Ok, so we know he has Downs Syndrome now, his surgery was successful, and now we begin the recovery. I am told it might be up to a week before they even feed him and that healing is going to be a process. We have a beautiful boy to love. He is healing, he is sweet, he is adorable and he has the best hair! He mostly sleeps and Eric and I take turns holding him and rocking him. I am still in the hospital and I talk my Doctor into letting me stay until Friday because I am still so swollen. I am on the 6th floor and he is on the 3rd. I take the elevator down in my lovely hospital gown and just go stare at him. He is not the baby I pictured having, but he is perfect and a miracle and mine!
We had also learned that he has a VSD (hole in the heart). They are not viewing this as a major concern and were ok with him going under anesthesia for his surgery and say that they are going to continue to monitor it and will wait until he is 5 or 6 months to do anything about it. So we just add that to our list.
So emotional the next few days as we just bond with our baby. I watch every little expression that he makes and fall a little more in love with him. It is so sad to see your baby in that environment. You feel helpless and just wish that they are not suffering. He slept so much the first few days, I sometimes just watch him lay there and picture what his life is going to be like.
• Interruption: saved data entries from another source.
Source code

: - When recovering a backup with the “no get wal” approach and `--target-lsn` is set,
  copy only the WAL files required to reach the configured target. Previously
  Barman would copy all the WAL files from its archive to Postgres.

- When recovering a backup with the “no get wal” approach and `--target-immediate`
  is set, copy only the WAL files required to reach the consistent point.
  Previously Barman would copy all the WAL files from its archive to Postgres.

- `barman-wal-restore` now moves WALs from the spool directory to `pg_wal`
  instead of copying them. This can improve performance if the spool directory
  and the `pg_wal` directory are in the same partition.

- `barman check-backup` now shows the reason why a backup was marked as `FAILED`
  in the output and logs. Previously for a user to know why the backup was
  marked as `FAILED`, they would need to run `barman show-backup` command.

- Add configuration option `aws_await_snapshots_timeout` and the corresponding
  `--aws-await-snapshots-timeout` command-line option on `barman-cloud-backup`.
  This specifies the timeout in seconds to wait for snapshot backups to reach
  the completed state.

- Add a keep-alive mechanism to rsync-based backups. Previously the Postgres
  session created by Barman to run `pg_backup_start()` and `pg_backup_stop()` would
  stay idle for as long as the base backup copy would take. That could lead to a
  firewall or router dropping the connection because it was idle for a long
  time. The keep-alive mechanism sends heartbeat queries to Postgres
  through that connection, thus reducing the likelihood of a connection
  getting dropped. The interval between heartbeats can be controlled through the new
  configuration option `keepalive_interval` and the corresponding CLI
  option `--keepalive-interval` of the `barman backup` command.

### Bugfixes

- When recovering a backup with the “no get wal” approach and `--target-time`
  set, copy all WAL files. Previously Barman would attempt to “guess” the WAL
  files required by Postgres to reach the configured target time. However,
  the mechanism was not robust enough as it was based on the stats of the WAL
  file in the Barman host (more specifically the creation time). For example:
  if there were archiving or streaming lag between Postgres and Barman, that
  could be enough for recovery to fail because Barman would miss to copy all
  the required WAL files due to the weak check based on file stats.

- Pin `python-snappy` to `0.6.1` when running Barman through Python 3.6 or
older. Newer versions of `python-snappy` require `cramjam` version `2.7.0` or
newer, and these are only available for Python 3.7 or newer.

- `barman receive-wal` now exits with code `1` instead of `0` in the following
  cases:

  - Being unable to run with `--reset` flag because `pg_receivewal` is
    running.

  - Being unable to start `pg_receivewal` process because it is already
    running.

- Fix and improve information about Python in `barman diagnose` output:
The worst was on Friday, March 30th. I had to be discharged from the hospital. It was so depressing to have to leave the hospital with no baby in my arms. I was just going down the road to the Ronald McDonald House, but it felt like I was going across the world. I carried this boy for 9 months and I just leave the hospital with nothing but a post pregnancy body. All the events that had transpired along with the hormones made me a mess. I cried at everything. My world was no longer how I pictured it to be, I was trying to be positive the best I could, but I just wanted to curl up in bed and sleep for a long time. I was so depressed. However; my boy needed me so I checked in at RMH and was greeted by some of the nicest people. Different groups came in every night and made dinner for the guests. That night someone had made a wonderful casserole. Eric and Kierstin ate with me and I remember feeling so hungry, I had two helpings and then I realized, I had not ate in a few days. Probably not good for someone trying to produce milk for a baby. I did not even notice, I was in such a fog.
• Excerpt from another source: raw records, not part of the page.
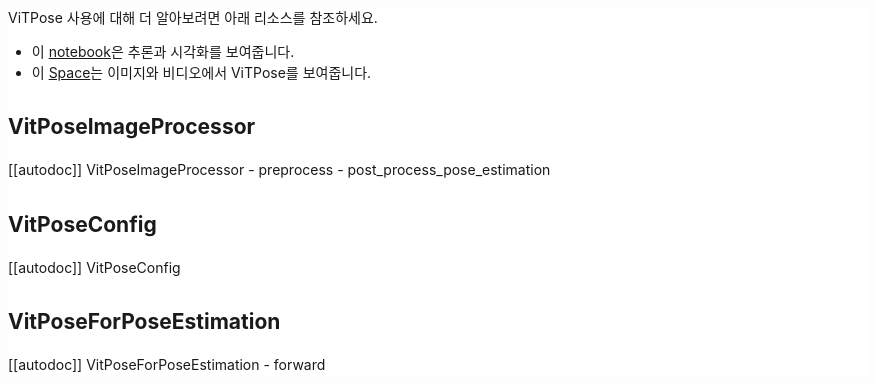 ViTPose 사용에 대해 더 알아보려면 아래 리소스를 참조하세요.

- 이 [notebook](https://github.com/NielsRogge/Transformers-Tutorials/blob/master/ViTPose/Inference_with_ViTPose_for_body_pose_estimation.ipynb)은 추론과 시각화를 보여줍니다.
- 이 [Space](https://huggingface.co/spaces/hysts/ViTPose-transformers)는 이미지와 비디오에서 ViTPose를 보여줍니다.

## VitPoseImageProcessor

[[autodoc]] VitPoseImageProcessor
    - preprocess
    - post_process_pose_estimation

## VitPoseConfig

[[autodoc]] VitPoseConfig

## VitPoseForPoseEstimation

[[autodoc]] VitPoseForPoseEstimation
    - forward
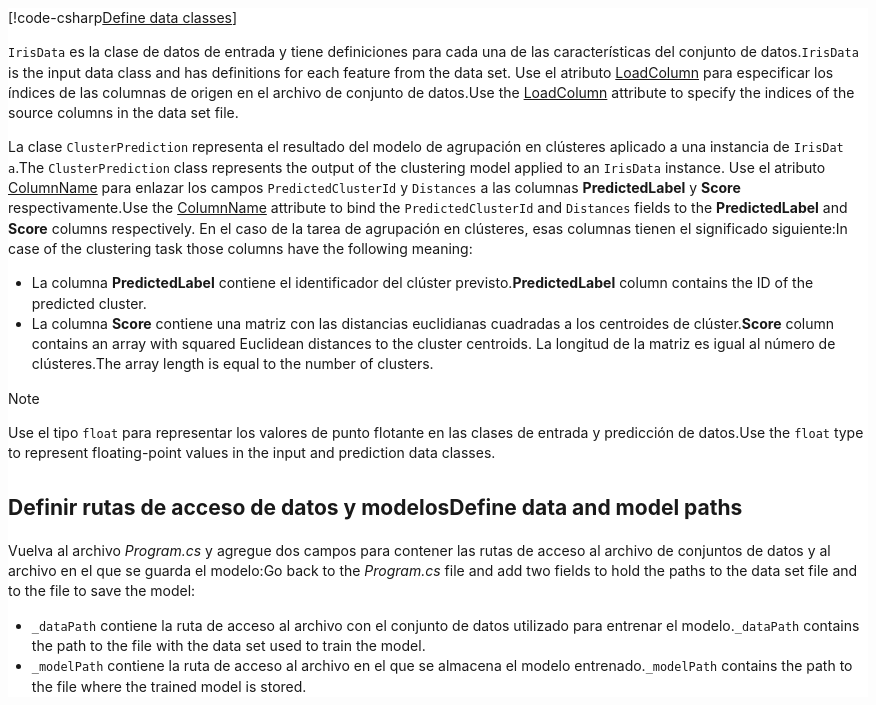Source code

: [!code-csharp[Define data classes](~/samples/snippets/machine-learning/IrisFlowerClustering/csharp/IrisData.cs#ClassDefinitions)]

<span data-ttu-id="baa2e-155">`IrisData` es la clase de datos de entrada y tiene definiciones para cada una de las características del conjunto de datos.</span><span class="sxs-lookup"><span data-stu-id="baa2e-155">`IrisData` is the input data class and has definitions for each feature from the data set.</span></span> <span data-ttu-id="baa2e-156">Use el atributo [LoadColumn](xref:Microsoft.ML.Data.LoadColumnAttribute) para especificar los índices de las columnas de origen en el archivo de conjunto de datos.</span><span class="sxs-lookup"><span data-stu-id="baa2e-156">Use the [LoadColumn](xref:Microsoft.ML.Data.LoadColumnAttribute) attribute to specify the indices of the source columns in the data set file.</span></span>

<span data-ttu-id="baa2e-157">La clase `ClusterPrediction` representa el resultado del modelo de agrupación en clústeres aplicado a una instancia de `IrisData`.</span><span class="sxs-lookup"><span data-stu-id="baa2e-157">The `ClusterPrediction` class represents the output of the clustering model applied to an `IrisData` instance.</span></span> <span data-ttu-id="baa2e-158">Use el atributo [ColumnName](xref:Microsoft.ML.Data.ColumnNameAttribute) para enlazar los campos `PredictedClusterId` y `Distances` a las columnas **PredictedLabel** y **Score** respectivamente.</span><span class="sxs-lookup"><span data-stu-id="baa2e-158">Use the [ColumnName](xref:Microsoft.ML.Data.ColumnNameAttribute) attribute to bind the `PredictedClusterId` and `Distances` fields to the **PredictedLabel** and **Score** columns respectively.</span></span> <span data-ttu-id="baa2e-159">En el caso de la tarea de agrupación en clústeres, esas columnas tienen el significado siguiente:</span><span class="sxs-lookup"><span data-stu-id="baa2e-159">In case of the clustering task those columns have the following meaning:</span></span>

- <span data-ttu-id="baa2e-160">La columna **PredictedLabel** contiene el identificador del clúster previsto.</span><span class="sxs-lookup"><span data-stu-id="baa2e-160">**PredictedLabel** column contains the ID of the predicted cluster.</span></span>
- <span data-ttu-id="baa2e-161">La columna **Score** contiene una matriz con las distancias euclidianas cuadradas a los centroides de clúster.</span><span class="sxs-lookup"><span data-stu-id="baa2e-161">**Score** column contains an array with squared Euclidean distances to the cluster centroids.</span></span> <span data-ttu-id="baa2e-162">La longitud de la matriz es igual al número de clústeres.</span><span class="sxs-lookup"><span data-stu-id="baa2e-162">The array length is equal to the number of clusters.</span></span>

> [!NOTE]
> <span data-ttu-id="baa2e-163">Use el tipo `float` para representar los valores de punto flotante en las clases de entrada y predicción de datos.</span><span class="sxs-lookup"><span data-stu-id="baa2e-163">Use the `float` type to represent floating-point values in the input and prediction data classes.</span></span>

## <a name="define-data-and-model-paths"></a><span data-ttu-id="baa2e-164">Definir rutas de acceso de datos y modelos</span><span class="sxs-lookup"><span data-stu-id="baa2e-164">Define data and model paths</span></span>

<span data-ttu-id="baa2e-165">Vuelva al archivo *Program.cs* y agregue dos campos para contener las rutas de acceso al archivo de conjuntos de datos y al archivo en el que se guarda el modelo:</span><span class="sxs-lookup"><span data-stu-id="baa2e-165">Go back to the *Program.cs* file and add two fields to hold the paths to the data set file and to the file to save the model:</span></span>

- <span data-ttu-id="baa2e-166">`_dataPath` contiene la ruta de acceso al archivo con el conjunto de datos utilizado para entrenar el modelo.</span><span class="sxs-lookup"><span data-stu-id="baa2e-166">`_dataPath` contains the path to the file with the data set used to train the model.</span></span>
- <span data-ttu-id="baa2e-167">`_modelPath` contiene la ruta de acceso al archivo en el que se almacena el modelo entrenado.</span><span class="sxs-lookup"><span data-stu-id="baa2e-167">`_modelPath` contains the path to the file where the trained model is stored.</span></span>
It was snowing, a lot....this only added to my depression because anyone who knows me well knows I hate snow! My feet were still swollen and all I could fit into was flip flops, so my feet were freezing to boot. We ran to a store and picked up some items I needed and then Eric had to go with Kierstin back home so he could work in the morning. So they dropped me back off at the RMH and I cried myself to sleep. Woke up early the next morning and went to see my precious boy till 10 pm....this is pretty much how the next 6 weeks went. Eric and Kierstin came back and forth and then Eric and I would switch off seeing Preston. A few times we had our friend Barb watch Kierstin and we got to go see him together and my mom came back for a week and a half and that was nice because we could be together with him.
As far as progress goes....that was slow and emotional and a roller coaster! Good day, then a set back, then more good, then two bad days. He was not showing progress like they had hoped and could not figure out what was wrong. I was beside myself....what could it possibly be now? So we just continued waiting, going through tests that took forever, trying to get them to figure it out. During that time, the premie baby next to Preston passed away. Eric was in the room when it happened. That was the first of 5 babies that I would hear of passing during our stay.